Work item: Please give all of the data again, character for character, and drop the pictures.

______________________________

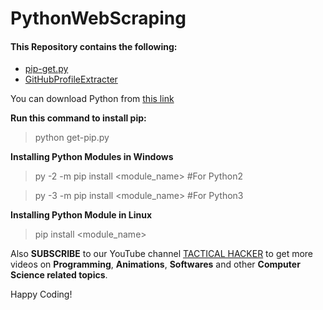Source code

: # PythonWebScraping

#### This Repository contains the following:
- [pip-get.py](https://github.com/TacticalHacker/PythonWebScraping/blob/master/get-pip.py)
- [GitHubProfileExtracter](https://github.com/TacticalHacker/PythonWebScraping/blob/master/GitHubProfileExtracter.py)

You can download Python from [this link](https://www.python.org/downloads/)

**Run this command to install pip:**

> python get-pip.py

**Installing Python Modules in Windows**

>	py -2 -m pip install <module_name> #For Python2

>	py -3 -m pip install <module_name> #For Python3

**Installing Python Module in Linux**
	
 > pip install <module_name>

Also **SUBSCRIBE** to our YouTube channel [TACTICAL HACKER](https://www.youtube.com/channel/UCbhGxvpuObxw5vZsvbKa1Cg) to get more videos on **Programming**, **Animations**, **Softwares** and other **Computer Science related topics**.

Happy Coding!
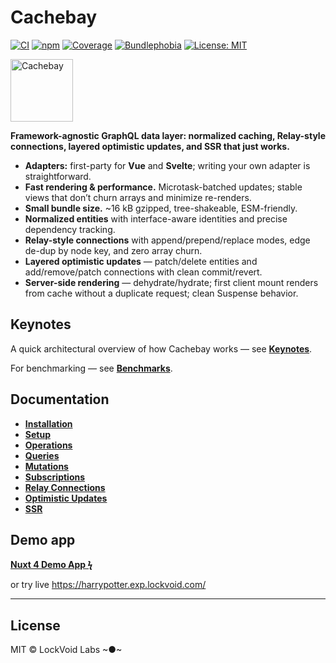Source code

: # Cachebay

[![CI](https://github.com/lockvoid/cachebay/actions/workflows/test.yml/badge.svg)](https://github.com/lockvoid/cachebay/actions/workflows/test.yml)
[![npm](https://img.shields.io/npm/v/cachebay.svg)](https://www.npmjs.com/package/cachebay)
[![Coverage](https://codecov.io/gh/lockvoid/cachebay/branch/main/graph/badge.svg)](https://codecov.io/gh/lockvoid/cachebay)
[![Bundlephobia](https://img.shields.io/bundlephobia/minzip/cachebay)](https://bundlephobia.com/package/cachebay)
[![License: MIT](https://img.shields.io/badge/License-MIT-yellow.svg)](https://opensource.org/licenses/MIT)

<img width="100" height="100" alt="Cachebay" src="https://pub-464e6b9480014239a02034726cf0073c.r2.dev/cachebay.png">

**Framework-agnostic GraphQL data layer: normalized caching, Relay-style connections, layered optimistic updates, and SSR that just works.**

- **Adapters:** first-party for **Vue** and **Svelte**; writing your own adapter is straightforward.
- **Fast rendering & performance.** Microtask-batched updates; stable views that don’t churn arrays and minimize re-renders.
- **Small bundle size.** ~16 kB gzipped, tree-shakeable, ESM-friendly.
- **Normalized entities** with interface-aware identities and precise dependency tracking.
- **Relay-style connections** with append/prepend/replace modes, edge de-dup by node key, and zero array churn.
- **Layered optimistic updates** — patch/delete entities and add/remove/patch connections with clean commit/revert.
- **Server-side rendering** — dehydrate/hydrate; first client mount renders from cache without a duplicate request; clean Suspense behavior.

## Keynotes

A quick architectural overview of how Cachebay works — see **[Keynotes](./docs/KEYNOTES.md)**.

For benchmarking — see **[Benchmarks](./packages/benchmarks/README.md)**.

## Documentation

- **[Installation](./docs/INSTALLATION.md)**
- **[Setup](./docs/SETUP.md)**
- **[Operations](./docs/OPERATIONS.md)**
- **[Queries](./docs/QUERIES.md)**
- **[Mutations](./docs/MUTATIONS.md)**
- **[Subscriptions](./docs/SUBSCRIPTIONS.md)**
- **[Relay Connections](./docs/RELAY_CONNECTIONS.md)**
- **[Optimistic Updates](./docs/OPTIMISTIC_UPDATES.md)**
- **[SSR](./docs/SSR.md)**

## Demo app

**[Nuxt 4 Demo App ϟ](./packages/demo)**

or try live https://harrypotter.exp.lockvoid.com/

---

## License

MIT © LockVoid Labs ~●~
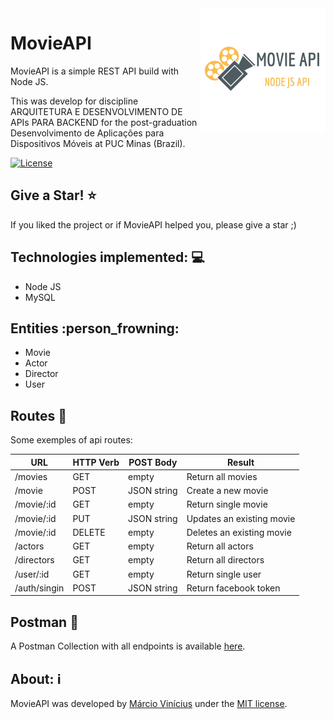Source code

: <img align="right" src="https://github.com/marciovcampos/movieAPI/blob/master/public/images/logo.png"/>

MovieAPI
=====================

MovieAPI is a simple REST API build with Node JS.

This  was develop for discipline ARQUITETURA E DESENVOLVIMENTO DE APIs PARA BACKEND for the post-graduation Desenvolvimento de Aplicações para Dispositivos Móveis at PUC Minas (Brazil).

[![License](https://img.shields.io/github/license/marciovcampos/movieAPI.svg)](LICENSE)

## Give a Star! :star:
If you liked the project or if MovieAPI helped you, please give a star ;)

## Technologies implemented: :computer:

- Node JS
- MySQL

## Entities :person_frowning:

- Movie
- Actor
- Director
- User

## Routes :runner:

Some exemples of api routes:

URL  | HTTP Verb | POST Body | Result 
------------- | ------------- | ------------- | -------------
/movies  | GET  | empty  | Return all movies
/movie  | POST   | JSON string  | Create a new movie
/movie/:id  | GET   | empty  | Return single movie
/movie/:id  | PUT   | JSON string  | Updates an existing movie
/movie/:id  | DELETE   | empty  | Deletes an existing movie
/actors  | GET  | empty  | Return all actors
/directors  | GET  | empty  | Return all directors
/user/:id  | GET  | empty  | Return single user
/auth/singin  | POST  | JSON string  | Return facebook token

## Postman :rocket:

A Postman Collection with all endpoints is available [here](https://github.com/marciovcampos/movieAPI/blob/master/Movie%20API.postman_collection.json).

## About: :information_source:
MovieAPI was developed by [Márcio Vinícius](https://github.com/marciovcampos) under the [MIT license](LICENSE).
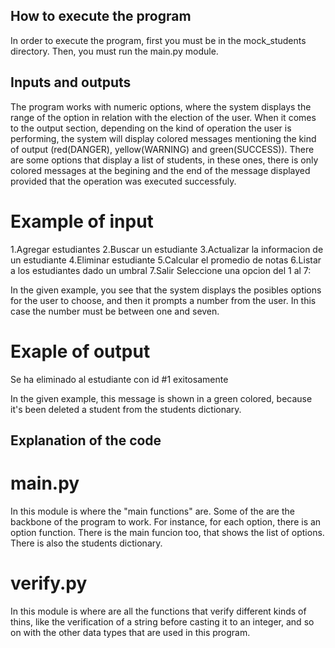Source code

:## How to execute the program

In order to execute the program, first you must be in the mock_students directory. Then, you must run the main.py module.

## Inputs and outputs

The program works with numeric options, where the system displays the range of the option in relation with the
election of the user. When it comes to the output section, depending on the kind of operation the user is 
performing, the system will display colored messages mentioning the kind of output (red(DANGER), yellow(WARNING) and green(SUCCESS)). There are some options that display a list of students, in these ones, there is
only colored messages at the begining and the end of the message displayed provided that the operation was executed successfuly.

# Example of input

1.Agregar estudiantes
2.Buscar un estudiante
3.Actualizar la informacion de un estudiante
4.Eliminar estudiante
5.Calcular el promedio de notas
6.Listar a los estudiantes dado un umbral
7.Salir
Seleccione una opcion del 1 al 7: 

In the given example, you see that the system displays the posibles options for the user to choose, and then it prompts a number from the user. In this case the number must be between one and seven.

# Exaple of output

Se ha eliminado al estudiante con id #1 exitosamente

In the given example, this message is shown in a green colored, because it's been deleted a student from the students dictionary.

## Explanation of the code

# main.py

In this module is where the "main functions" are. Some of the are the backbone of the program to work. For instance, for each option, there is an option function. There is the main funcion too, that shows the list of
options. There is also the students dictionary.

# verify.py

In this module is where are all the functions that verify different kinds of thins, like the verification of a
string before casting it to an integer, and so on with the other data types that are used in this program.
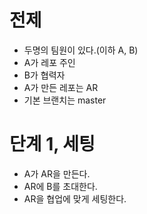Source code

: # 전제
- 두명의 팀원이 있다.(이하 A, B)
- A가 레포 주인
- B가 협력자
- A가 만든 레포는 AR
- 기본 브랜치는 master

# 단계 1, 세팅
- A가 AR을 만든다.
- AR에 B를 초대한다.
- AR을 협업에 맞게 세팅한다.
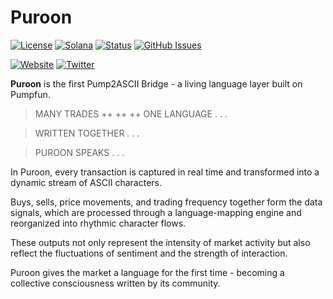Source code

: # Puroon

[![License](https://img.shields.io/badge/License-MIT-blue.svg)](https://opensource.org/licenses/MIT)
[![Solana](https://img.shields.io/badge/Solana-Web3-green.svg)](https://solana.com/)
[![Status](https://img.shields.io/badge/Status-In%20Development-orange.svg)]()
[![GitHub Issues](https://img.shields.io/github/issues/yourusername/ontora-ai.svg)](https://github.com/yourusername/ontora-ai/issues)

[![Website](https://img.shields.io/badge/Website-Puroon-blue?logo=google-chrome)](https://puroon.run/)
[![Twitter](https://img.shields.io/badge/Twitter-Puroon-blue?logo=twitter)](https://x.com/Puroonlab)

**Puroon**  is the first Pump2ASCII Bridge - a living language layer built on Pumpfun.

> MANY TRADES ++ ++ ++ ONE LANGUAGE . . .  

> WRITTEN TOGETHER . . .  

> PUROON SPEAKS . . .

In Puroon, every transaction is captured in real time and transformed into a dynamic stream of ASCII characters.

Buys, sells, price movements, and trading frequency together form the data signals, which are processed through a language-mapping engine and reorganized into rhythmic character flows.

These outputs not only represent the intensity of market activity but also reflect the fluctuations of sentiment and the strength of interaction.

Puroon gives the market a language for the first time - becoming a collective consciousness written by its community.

______________________________

Answer space:
Source code

: # PythonWebScraping

#### This Repository contains the following:
- [pip-get.py](https://github.com/TacticalHacker/PythonWebScraping/blob/master/get-pip.py)
- [GitHubProfileExtracter](https://github.com/TacticalHacker/PythonWebScraping/blob/master/GitHubProfileExtracter.py)

You can download Python from [this link](https://www.python.org/downloads/)

**Run this command to install pip:**

> python get-pip.py

**Installing Python Modules in Windows**

>	py -2 -m pip install <module_name> #For Python2

>	py -3 -m pip install <module_name> #For Python3

**Installing Python Module in Linux**
	
 > pip install <module_name>

Also **SUBSCRIBE** to our YouTube channel [TACTICAL HACKER](https://www.youtube.com/channel/UCbhGxvpuObxw5vZsvbKa1Cg) to get more videos on **Programming**, **Animations**, **Softwares** and other **Computer Science related topics**.

Happy Coding!
Source code

: # Cachebay

[![CI](https://github.com/lockvoid/cachebay/actions/workflows/test.yml/badge.svg)](https://github.com/lockvoid/cachebay/actions/workflows/test.yml)
[![npm](https://img.shields.io/npm/v/cachebay.svg)](https://www.npmjs.com/package/cachebay)
[![Coverage](https://codecov.io/gh/lockvoid/cachebay/branch/main/graph/badge.svg)](https://codecov.io/gh/lockvoid/cachebay)
[![Bundlephobia](https://img.shields.io/bundlephobia/minzip/cachebay)](https://bundlephobia.com/package/cachebay)
[![License: MIT](https://img.shields.io/badge/License-MIT-yellow.svg)](https://opensource.org/licenses/MIT)

<img width="100" height="100" alt="Cachebay" src="https://pub-464e6b9480014239a02034726cf0073c.r2.dev/cachebay.png">

**Framework-agnostic GraphQL data layer: normalized caching, Relay-style connections, layered optimistic updates, and SSR that just works.**

- **Adapters:** first-party for **Vue** and **Svelte**; writing your own adapter is straightforward.
- **Fast rendering & performance.** Microtask-batched updates; stable views that don’t churn arrays and minimize re-renders.
- **Small bundle size.** ~16 kB gzipped, tree-shakeable, ESM-friendly.
- **Normalized entities** with interface-aware identities and precise dependency tracking.
- **Relay-style connections** with append/prepend/replace modes, edge de-dup by node key, and zero array churn.
- **Layered optimistic updates** — patch/delete entities and add/remove/patch connections with clean commit/revert.
- **Server-side rendering** — dehydrate/hydrate; first client mount renders from cache without a duplicate request; clean Suspense behavior.

## Keynotes

A quick architectural overview of how Cachebay works — see **[Keynotes](./docs/KEYNOTES.md)**.

For benchmarking — see **[Benchmarks](./packages/benchmarks/README.md)**.

## Documentation

- **[Installation](./docs/INSTALLATION.md)**
- **[Setup](./docs/SETUP.md)**
- **[Operations](./docs/OPERATIONS.md)**
- **[Queries](./docs/QUERIES.md)**
- **[Mutations](./docs/MUTATIONS.md)**
- **[Subscriptions](./docs/SUBSCRIPTIONS.md)**
- **[Relay Connections](./docs/RELAY_CONNECTIONS.md)**
- **[Optimistic Updates](./docs/OPTIMISTIC_UPDATES.md)**
- **[SSR](./docs/SSR.md)**

## Demo app

**[Nuxt 4 Demo App ϟ](./packages/demo)**

or try live https://harrypotter.exp.lockvoid.com/

---

## License

MIT © LockVoid Labs ~●~
Source code

: <img align="right" src="https://github.com/marciovcampos/movieAPI/blob/master/public/images/logo.png"/>

MovieAPI
=====================

MovieAPI is a simple REST API build with Node JS.

This  was develop for discipline ARQUITETURA E DESENVOLVIMENTO DE APIs PARA BACKEND for the post-graduation Desenvolvimento de Aplicações para Dispositivos Móveis at PUC Minas (Brazil).

[![License](https://img.shields.io/github/license/marciovcampos/movieAPI.svg)](LICENSE)

## Give a Star! :star:
If you liked the project or if MovieAPI helped you, please give a star ;)

## Technologies implemented: :computer:

- Node JS
- MySQL

## Entities :person_frowning:

- Movie
- Actor
- Director
- User

## Routes :runner:

Some exemples of api routes:

URL  | HTTP Verb | POST Body | Result 
------------- | ------------- | ------------- | -------------
/movies  | GET  | empty  | Return all movies
/movie  | POST   | JSON string  | Create a new movie
/movie/:id  | GET   | empty  | Return single movie
/movie/:id  | PUT   | JSON string  | Updates an existing movie
/movie/:id  | DELETE   | empty  | Deletes an existing movie
/actors  | GET  | empty  | Return all actors
/directors  | GET  | empty  | Return all directors
/user/:id  | GET  | empty  | Return single user
/auth/singin  | POST  | JSON string  | Return facebook token

## Postman :rocket:

A Postman Collection with all endpoints is available [here](https://github.com/marciovcampos/movieAPI/blob/master/Movie%20API.postman_collection.json).

## About: :information_source:
MovieAPI was developed by [Márcio Vinícius](https://github.com/marciovcampos) under the [MIT license](LICENSE).
Source code

:## How to execute the program

In order to execute the program, first you must be in the mock_students directory. Then, you must run the main.py module.

## Inputs and outputs

The program works with numeric options, where the system displays the range of the option in relation with the
election of the user. When it comes to the output section, depending on the kind of operation the user is 
performing, the system will display colored messages mentioning the kind of output (red(DANGER), yellow(WARNING) and green(SUCCESS)). There are some options that display a list of students, in these ones, there is
only colored messages at the begining and the end of the message displayed provided that the operation was executed successfuly.

# Example of input

1.Agregar estudiantes
2.Buscar un estudiante
3.Actualizar la informacion de un estudiante
4.Eliminar estudiante
5.Calcular el promedio de notas
6.Listar a los estudiantes dado un umbral
7.Salir
Seleccione una opcion del 1 al 7: 

In the given example, you see that the system displays the posibles options for the user to choose, and then it prompts a number from the user. In this case the number must be between one and seven.

# Exaple of output

Se ha eliminado al estudiante con id #1 exitosamente

In the given example, this message is shown in a green colored, because it's been deleted a student from the students dictionary.

## Explanation of the code

# main.py

In this module is where the "main functions" are. Some of the are the backbone of the program to work. For instance, for each option, there is an option function. There is the main funcion too, that shows the list of
options. There is also the students dictionary.

# verify.py

In this module is where are all the functions that verify different kinds of thins, like the verification of a
string before casting it to an integer, and so on with the other data types that are used in this program.
Source code

: # 전제
- 두명의 팀원이 있다.(이하 A, B)
- A가 레포 주인
- B가 협력자
- A가 만든 레포는 AR
- 기본 브랜치는 master

# 단계 1, 세팅
- A가 AR을 만든다.
- AR에 B를 초대한다.
- AR을 협업에 맞게 세팅한다.
Source code

: # Puroon

[![License](https://img.shields.io/badge/License-MIT-blue.svg)](https://opensource.org/licenses/MIT)
[![Solana](https://img.shields.io/badge/Solana-Web3-green.svg)](https://solana.com/)
[![Status](https://img.shields.io/badge/Status-In%20Development-orange.svg)]()
[![GitHub Issues](https://img.shields.io/github/issues/yourusername/ontora-ai.svg)](https://github.com/yourusername/ontora-ai/issues)

[![Website](https://img.shields.io/badge/Website-Puroon-blue?logo=google-chrome)](https://puroon.run/)
[![Twitter](https://img.shields.io/badge/Twitter-Puroon-blue?logo=twitter)](https://x.com/Puroonlab)

**Puroon**  is the first Pump2ASCII Bridge - a living language layer built on Pumpfun.

> MANY TRADES ++ ++ ++ ONE LANGUAGE . . .  

> WRITTEN TOGETHER . . .  

> PUROON SPEAKS . . .

In Puroon, every transaction is captured in real time and transformed into a dynamic stream of ASCII characters.

Buys, sells, price movements, and trading frequency together form the data signals, which are processed through a language-mapping engine and reorganized into rhythmic character flows.

These outputs not only represent the intensity of market activity but also reflect the fluctuations of sentiment and the strength of interaction.

Puroon gives the market a language for the first time - becoming a collective consciousness written by its community.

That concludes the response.